On 26 May 1533 he signed indentures by which the Merchant Taylors were granted 1200 marks to fund religious services at Crowland Abbey and to maintain four Almshouses at Marholm. He also rebuilt the church of St Andrew Undershaft in London, and the chancel of the parish church at Marholm.

He made his will on 28 May 1534, appointing as executors Sir John Baker and Anthony Cooke, as well as his cousins Richard Waddington and Richard Ogle. The will was proved 5 September 1534. He died 9 August 1534 at his mansion house at St Thomas the Apostle in London, and was buried in a marble tomb in the chancel of the church of Marholm.

==Family==
Fitzwilliam married first Anne, daughter of Sir John Hawes, alderman of London.
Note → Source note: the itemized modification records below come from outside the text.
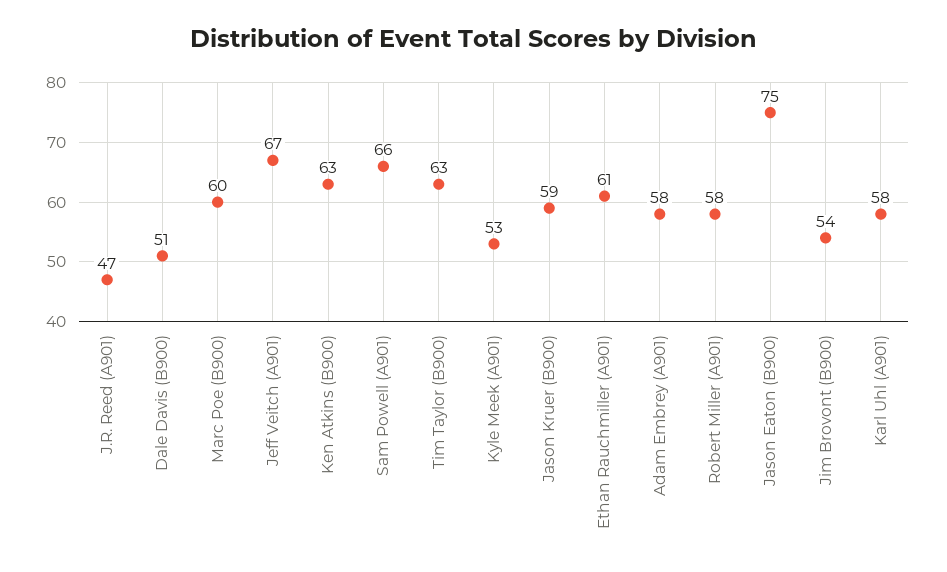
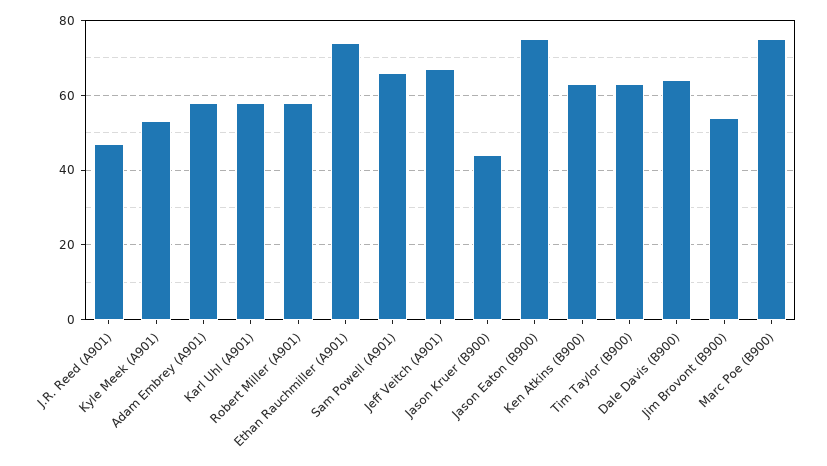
Dale Davis (B900): 51 -> 65
Marc Poe (B900): 60 -> 75
Jason Kruer (B900): 59 -> 45
Ethan Rauchmiller (A901): 61 -> 75

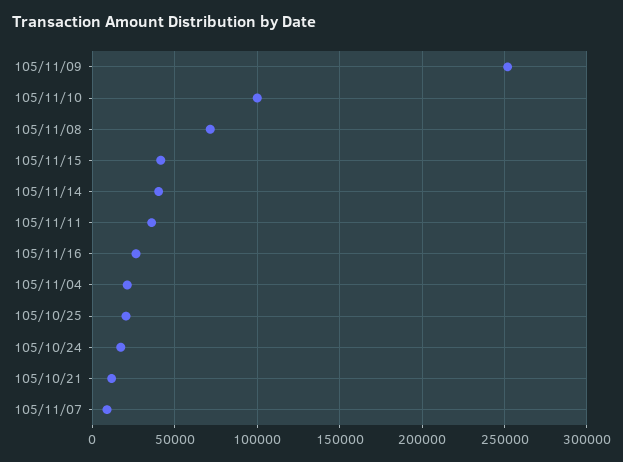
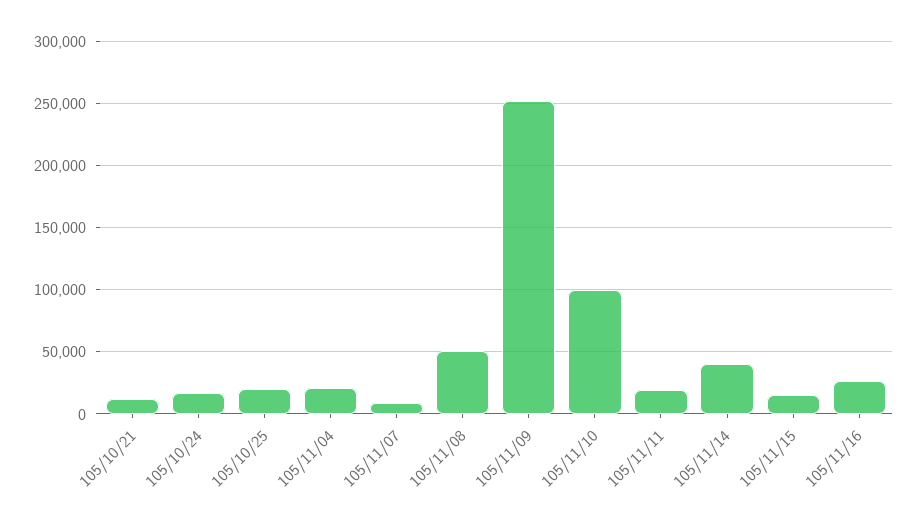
105/11/08: 70000 -> 50000
105/11/15: 40000 -> 15000
105/11/11: 35000 -> 20000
They had two sons and two daughters:
- William Fitzwilliam, who married Anne Sapcote, and was the father of Sir William Fitzwilliam.
- Richard Fitzwilliam, esquire, who married Elizabeth Knyvet, the daughter of Charles Knyvet, Esquire, the son of Sir William Knyvett by his second wife Lady Joan Stafford, daughter of Humphrey Stafford, 1st Duke of Buckingham
- Anne Fitzwilliam, who married Sir Anthony Cooke. Anne was grandmother of the philosopher and statesman Sir Francis Bacon.
- Elizabeth Fitzwilliam, who married Sir Thomas Brudenell.

Fitzwilliam married secondly Mildred, sister of Sir John Sackville (died 1557), and daughter of Richard Sackville, esquire, of Withyham, Sussex, and Isabel, daughter of John Digges, esquire. They had three sons and two daughters:
- Christopher Fitzwilliam
- Francis Fitzwilliam
- Thomas Fitzwilliam
- Eleanor Fitzwilliam, who married Sir Nicholas Le Strange.
- Mary Fitzwilliam, who married John Shelley.

Fitzwilliam married thirdly Jane, daughter and coheiress of John Ormond, esquire, of Alfreton, Derbyshire, and Joan Chaworth, daughter of Sir William Chaworth. They had no issue. Jane Ormond had previously been the wife of Sir Thomas Dynham (died c. 1520), and of Sir Edward Greville (died 22 June 1528).